The violations cited in this letter are not intended to be an all-inclusive statement of violations existing at your facility.  You are responsible for investigating and determining the causes of the violations identified above and for preventing their recurrence or the occurrence of other violations. It is your responsibility to ensure that your firm complies with all requirements of federal law and FDA regulations.
 
You should take prompt action to correct the violations cited in this letter. Failure to promptly correct these violations may result in legal action without further notice, including, without limitation, seizure and injunction. 
 
Within fifteen working days of receipt of this letter, please notify this office in writing of the specific steps you have taken to correct violations.  Please include an explanation of each step being taken to prevent the recurrence of violations, as well as copies of related documentation. If the corrective actions cannot be completed within fifteen working days, state the reason for the delay and the time frame within which the corrections will be implemented.  If you do not believe that the products discussed above are in violation of the FDCA, include your reasoning and any supporting information for our consideration. Your notification should be addressed to:
 
LCDR Frank Verni, Compliance Officer
New York District
158-15 Liberty Ave.
Jamaica, NY 11433
                                                                                                           
If you have questions regarding any issues in this letter, please contact our office at (718) 340-7000.
 
Sincerely,
/S/
Ron Pace
District Director
New York District


[1] Compare Western States Med.

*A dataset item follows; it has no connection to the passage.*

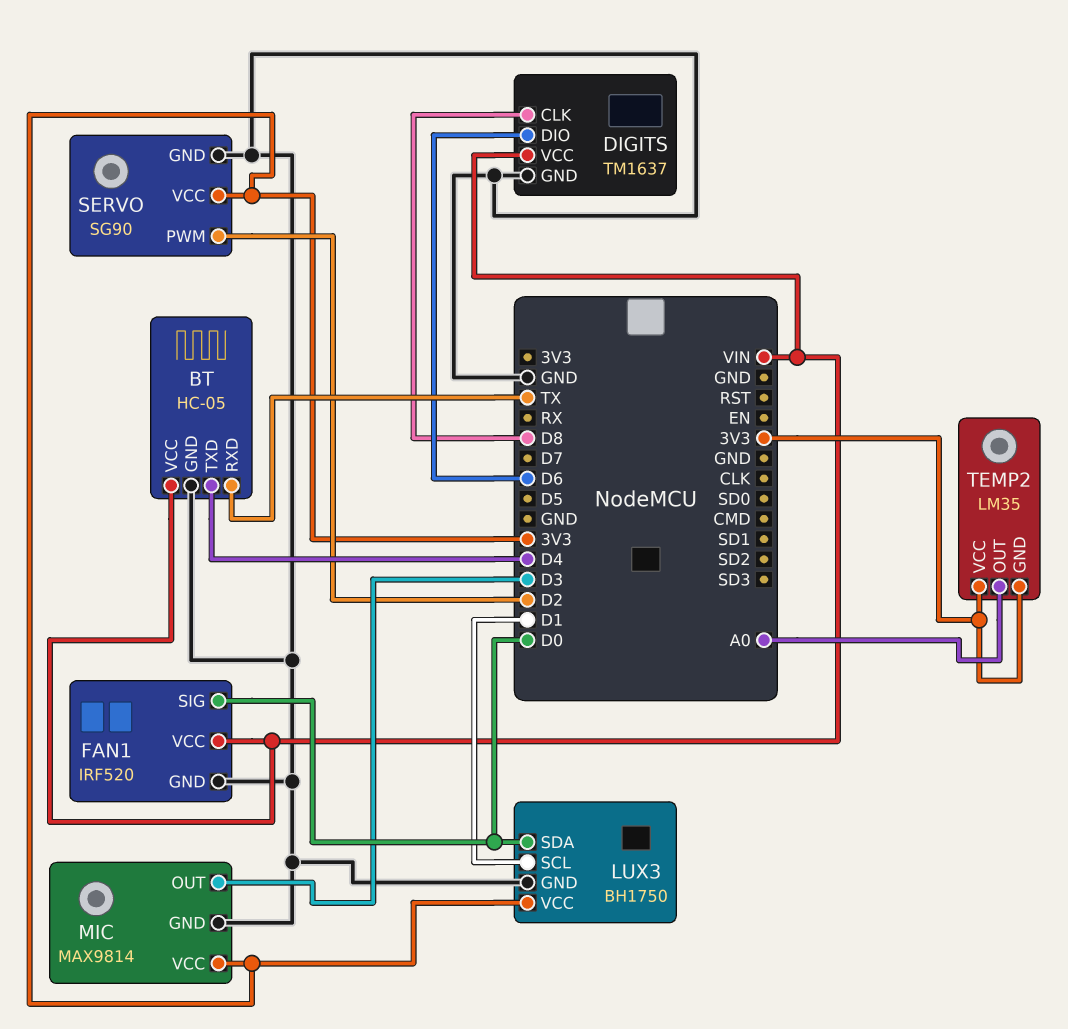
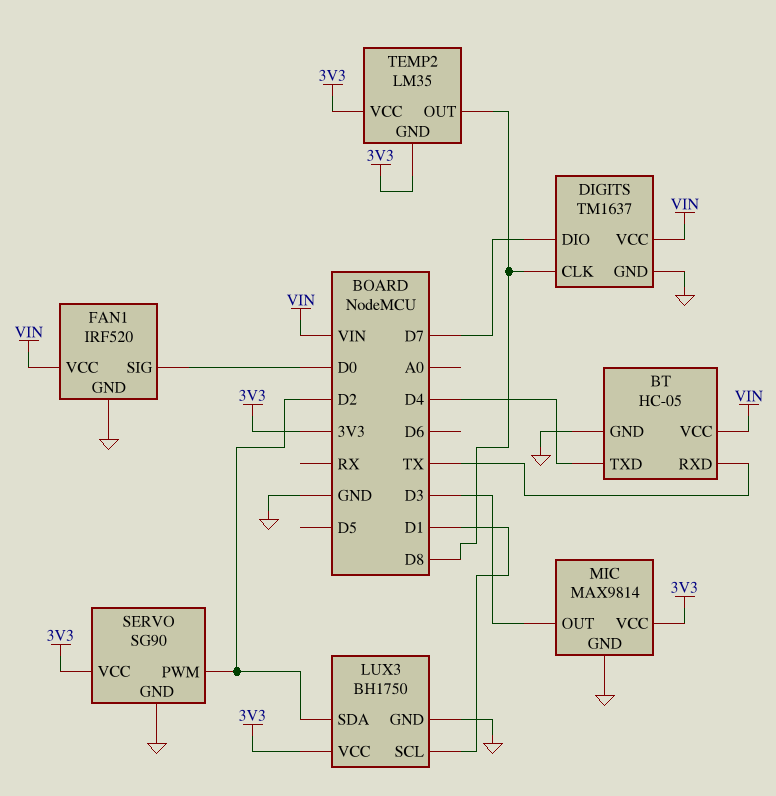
DIGITS pin DIO: D6 -> D7
LUX3 pin SDA: D0 -> D2
TEMP2 pin OUT: A0 -> D8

Ctr. v. Shalala, 238 F.3d 1090 (9th Cir. 2001) with Medical Ctr. Pharm. v. Mukasey, 536 F.3d 383 (5th Cir. 2008).
[2] The CPG set forth a non-exhaustive list of factors that FDA considered in determining whether to take enforcement action when the scope and nature of a pharmacy's activities raised concerns. This CPG has been withdrawn in light of new legislation. See below.
[3] See 21 U.S.C. § 353a(a) (granting compounded drugs statutory exemptions if, among other things, “the drug product is compounded for an identified individual patient based on the . . . receipt of a valid prescription order or a notation, approved by the prescribing practitioner, on the prescription order that a compounded product is necessary for the identified patient . . . .”); CPG at 2 (“FDA recognizes that pharmacists traditionally have extemporaneously compounded and manipulated reasonable quantities of human drugs upon receipt of a valid prescription for an individually-identified patient from a licensed practitioner.  This traditional activity is not the subject of this guidance.”).
[4] Drug Quality and Security Act, Public Law 113-54, Title I, 127 Stat. 587 (Nov. 27, 2013).
[5]The CQA contains a number of other provisions, including new exemptions and requirements for compounders seeking to operate as outsourcing facilities. A discussion of the CQA and the agency’s plans to implement the new law may be found at http://www.fda.gov/Drugs/GuidanceComplianceRegulatoryInformation/PharmacyCompounding/default.htm
[6] For example, section 503A also addresses anticipatory compounding, which includes compounding (not distribution) before receipt of a valid prescription order for an individual patient. We are not addressing anticipatory compounding here.
[7] The specific products made by your firm are drugs within the meaning of section 201(g) of the Act, [21 U.S.C. § 321(g)] because they are intended for use in the diagnosis, cure, mitigation, treatment, or prevention of diseases. Further, they are “new drugs” within the meaning of section 201(p) of the FDCA [21 U.S.C. § 321(p)] because they are not generally recognized as safe and effective for their labeled uses.